Mosaku too, I suspect, thinks of herself a little like that. She is genuinely interested and intrigued by every aspect of the industry and loves involving herself with and questioning the areas of production away from her own, possibly, she suggests with a nervous laugh, “a little too much”. Holmes, who is sitting across the table from us, disagrees with her self-deprecating thoughts.

Dougray Scott might agree. The Scottish star of Enigma and Desperate Housewives worked with Mosaku on the upcoming ITV drama Father And Son, and was, she admits, bombarded by the inquisitive young actress during filming. The crew of Moses Jones also experienced her unquenchable thirst for knowledge as she would appear on days when she wasn’t due to be filming just to help out and learn. “I’m not doing it tactically,” she stresses. “I’m doing it because I’m very excited.”

In the short time I spent with her, that much was obvious, which is why I’m sure no-one has ever begrudged answering her questions or taking the time to offer an explanation. In fact, her big break in Moses Jones can be partially credited to a casting director who lent her a helping hand, offering her two hours of tips during previous auditions to improve her acting for camera. “We weren’t friends or anything,” Mosaku says, “she was just being really kind and giving me her time.”

“It’s really hard to remember that no-one deserves anything, you get what you’re given”

It may be romantic of me, but I’m sure the benevolent casting director must have seen the spark of talent in Mosaku and, bewitched by her energy and verve, set about helping her free it.

Until she landed the leading role of Joy in Moses Jones, Mosaku’s career was in something of a stalemate. When she first started auditioning, her agents put her forward for leading roles for which she never received a call back. When the constant rejection started to grate, they began also touting her for the smaller roles that regularly feature on an actor’s learning curve. While she is resolutely positive about every job she has ever had – “I had such a ball on The Bill… except I had tonsillitis, which was quite annoying” – once Moses Jones had set her on the path to leading actress status the headline roles began to come more easily.

This led to its own problems; once you begin to play larger roles it is easy to think you should always be offered them. “It’s hard not to expect something because someone said something nice about you,” Mosaku confirms. “It’s really hard not to think ‘I want this one, why haven’t I got this one?’”

She is speaking from experience. Like many a young actress, she recently had a couple of auditions for projects she had set her heart on. She wasn’t offered either role.
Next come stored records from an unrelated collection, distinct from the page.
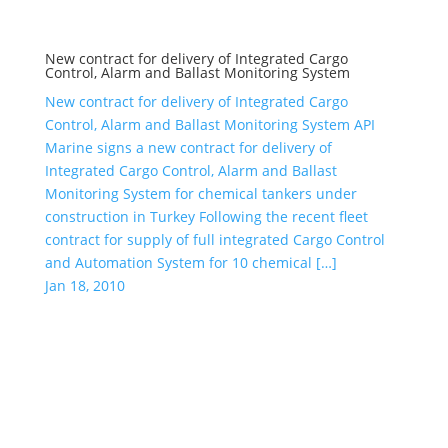
New contract for delivery of Integrated Cargo
Control, Alarm and Ballast Monitoring System
New contract for delivery of Integrated Cargo
Control, Alarm and Ballast Monitoring System API
Marine signs a new contract for delivery of
Integrated Cargo Control, Alarm and Ballast
Monitoring System for chemical tankers under
construction in Turkey Following the recent fleet
contract for supply of full integrated Cargo Control
and Automation System for 10 chemical […]
Jan 18, 2010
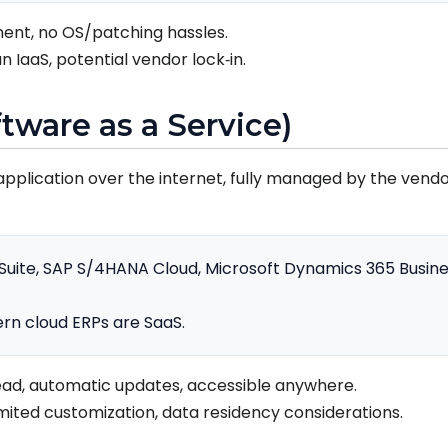
ent, no OS/patching hassles.
n IaaS, potential vendor lock‑in.
ftware as a Service)
application over the internet, fully managed by the vendor
uite, SAP S/4HANA Cloud, Microsoft Dynamics 365 Busines
n cloud ERPs are SaaS.
ad, automatic updates, accessible anywhere.
imited customization, data residency considerations.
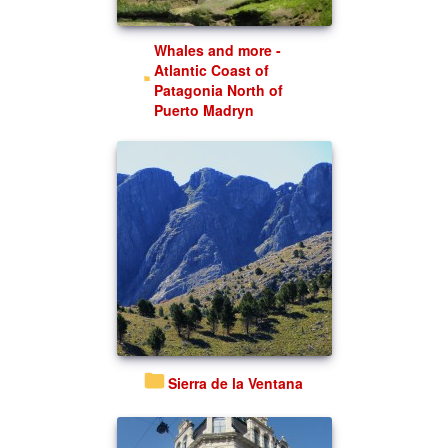
Whales and more -
Atlantic Coast of
Patagonia North of
Puerto Madryn
Sierra de la Ventana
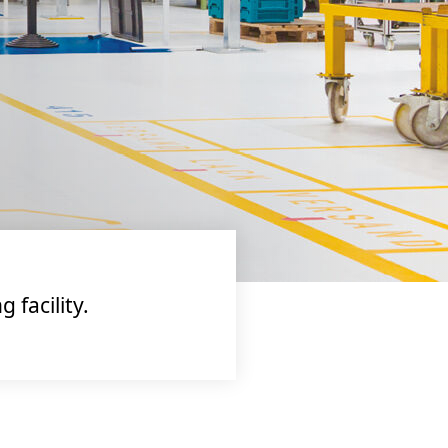
facility.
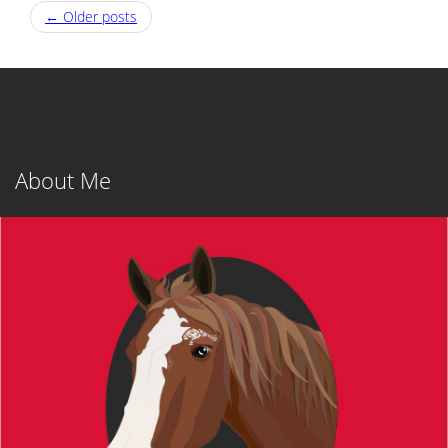
Post
←
Older posts
navigation
About Me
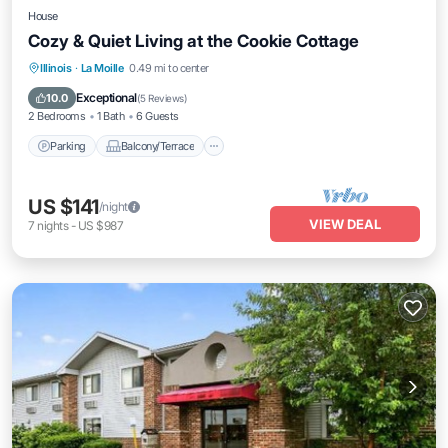
House
Cozy & Quiet Living at the Cookie Cottage
Parking
Balcony/Terrace
Kitchen
Illinois
·
La Moille
0.49 mi to center
Air Conditioner
Exceptional
10.0
(
5 Reviews
)
2 Bedrooms
1 Bath
6 Guests
Parking
Balcony/Terrace
US $141
/night
VIEW DEAL
7
nights
-
US $987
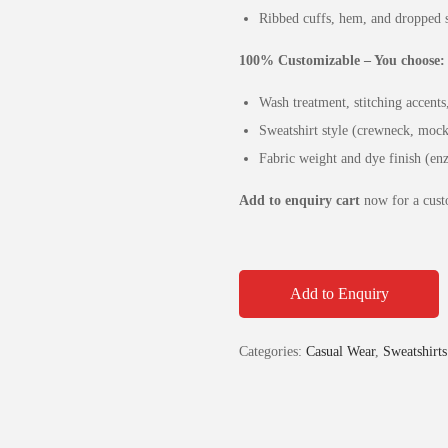
Ribbed cuffs, hem, and dropped s
100% Customizable – You choose:
Wash treatment, stitching accent
Sweatshirt style (crewneck, mock
Fabric weight and dye finish (e
Add to enquiry cart
now for a custo
Add to Enquiry
Categories:
Casual Wear
,
Sweatshirts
“I had to talk to my Mum for a little while to find out why I was so upset. You hear ‘No’ all the time. Then I realised that it’s because I was expecting yes, I was expecting it should be mine. My agent is great at confidence building, but actually you start to believe you deserve it all. It’s really hard to remember that no-one deserves anything, you get what you’re given.”

When Mosaku posed for the Underexposed exhibition, she was the unknown face among a collection of performers who had laid the way for her entrance into the acting world. If it was to be restaged early next year, just 18 months after the original exhibition, once Katrina has been performed, Father And Son has aired and sci-fi film Womb, in which she stars opposite Matt Smith and Eva Green, has been released, she will no longer be the rough-around-the-edges drama school graduate hoping to follow in their footsteps but a fully justified member of that group paving the way for another generation. I am sure, however, she will still be brimming with questions for everyone around her. I hope so, anyway.